I'm funding mine through uni, but they'll all be getting a loan for tuition fees. My daughter studies at Warwick, and I have bought a property for her to live in, and 2 other people live there. The rent goes into her account. I will do the same for the other 3.

onlyonaTuesday Wed 07-Mar-18 16:20:33

We paid living cost, not tuition fees.

FakeMews Wed 07-Mar-18 16:26:20

Bubbles is right.
We considered it very carefully but decided to let them take the loans. We will re-consider when they graduate and we know what career they find. Two doing STEM subjects so potential high earners but you never know. One is leaning towards teaching and the other doesn't know.
The worst of both worlds is to let them take the tuition loan and not the maintenance one. The repayments are based on income not on the size of the loan. If you owe £20000, £50000 or £100000 the repayment deducted from your pay is exactly the same.
Only the very, very highest earners will ever fully repay their student loans. Your DD may decide to become a teacher or she may not work in a high paying job.
If you set the money aside you could always pay it off later. Admittedly there would be a cost in interest but you can't change your mind later and take the loan.

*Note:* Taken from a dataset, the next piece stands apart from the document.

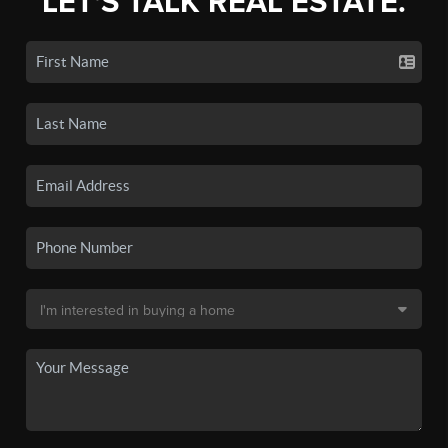
LET'S TALK REAL ESTATE.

Abra1de Wed 07-Mar-18 16:27:47

If you only have a small pension your first financial duty is to yourself. This will also have tax advantages. Only once you have enough to support yourself in retirement should you think about university tuition fees.

We pay rent and maintenance and our children have received a small amount from grandparents towards fees, a couple of thousand. They both work from time to time.

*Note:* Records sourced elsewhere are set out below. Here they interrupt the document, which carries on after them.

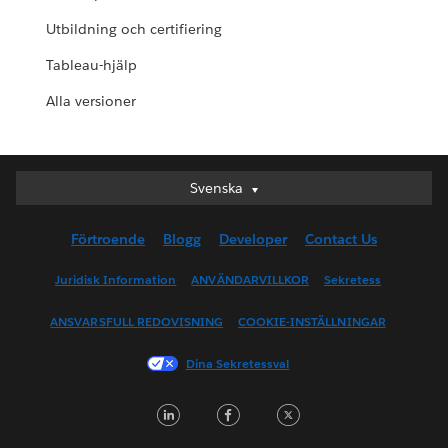
Utbildning och certifiering
Tableau-hjälp
Alla versioner
Svenska
Svenska
Deutsch
Förtroende
Blogg
Developer
Contact Us
English (UK)
English (US)
Juridisk Information
ANVÄNDARVILLKOR
Sekretess
Español
ANSVARSFULL REDOVISNING
COOKIE-INSTÄLLNINGAR
Français (Canada)
Français (France)
Dina Sekretessval
Italiano
LinkedIn
Facebook
Twitter
日本語
한국어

We might yet pay off some of the tuition fees but only when we know we ourselves are financially secure or will be in retirement.

It would be very annoying to pay off the debt and then have some kind of government change of policy!

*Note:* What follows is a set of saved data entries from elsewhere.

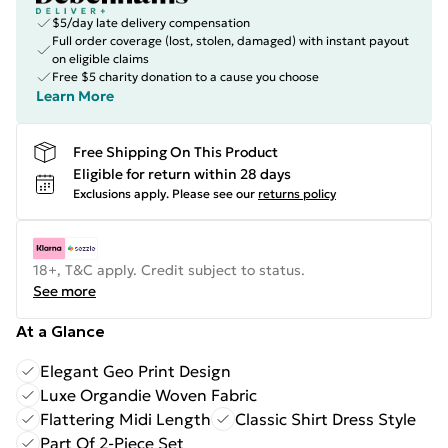
$5/day late delivery compensation
Full order coverage (lost, stolen, damaged) with instant payout
on eligible claims
Free $5 charity donation to a cause you choose
Learn More
Free Shipping On This Product
Eligible for return within 28 days
Exclusions apply.
Please see our
returns policy
18+, T&C apply. Credit subject to status.
See more
At a Glance
Elegant Geo Print Design
Luxe Organdie Woven Fabric
Flattering Midi Length
Classic Shirt Dress Style
Part Of 2-Piece Set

blaaake Wed 07-Mar-18 16:28:50

How is it the worst of both worlds @FakeMews confused

sunshinesupermum Wed 07-Mar-18 16:28:56

I have no regrets at all about paying DD2's costs for uni education. It was tough especially as she had a breakdown and had to stay on for another year but I do think it was worth the money.

However she went to uni when Blair wanted all kids to go to uni and now I would probably encourage her to start her career at age 18 and not worry about a degree.

healthyheart Wed 07-Mar-18 16:42:50

Because it is not a typical loan where you pay a set back each month.
The repayment they make depends on their income.
So whether they owe say £10k or £100k if their salary is £19,000 nil repayment. Salary £30k then they will repay a set amount I’m guesstimating here for the example, it would be say £75 repayment each month (remember doesn’t matter that the amount of debt outstanding is) and if they’re earning say £90,000pa then their repayment would be (again guessing) around £600 pm. Hope this helps.

TroubledLichen Wed 07-Mar-18 16:45:16

Personal opinion here but I think the money is far better spent on helping with a deposit to by their first home. A student loan won’t affect your ability to get a mortgage (which is one of the reasons it’s often called a graduate tax as it doesn’t hang round your neck like a conventional debt) but the lack of a substantial deposit will. I have many friends in their 20s who managed to get on the property ladder using the generous bank of mum and dad along with a mortgage and the vast majority have student loans. Those that have bought with a partner have done so as tenants in common and declarations of trust to ensure the money remains theirs in the events of a split (as a PP mentioned this).

But to the OP, please don’t rinse your retirement savings to do this. You sound likely a lovely mum who wants to the best for her DC but if this will severely impact your ability to be comfortably off as you get older than you then I’d question whether or not it’s affordable for you. As PPs have suggested a compromise might be that they only take the fee loan.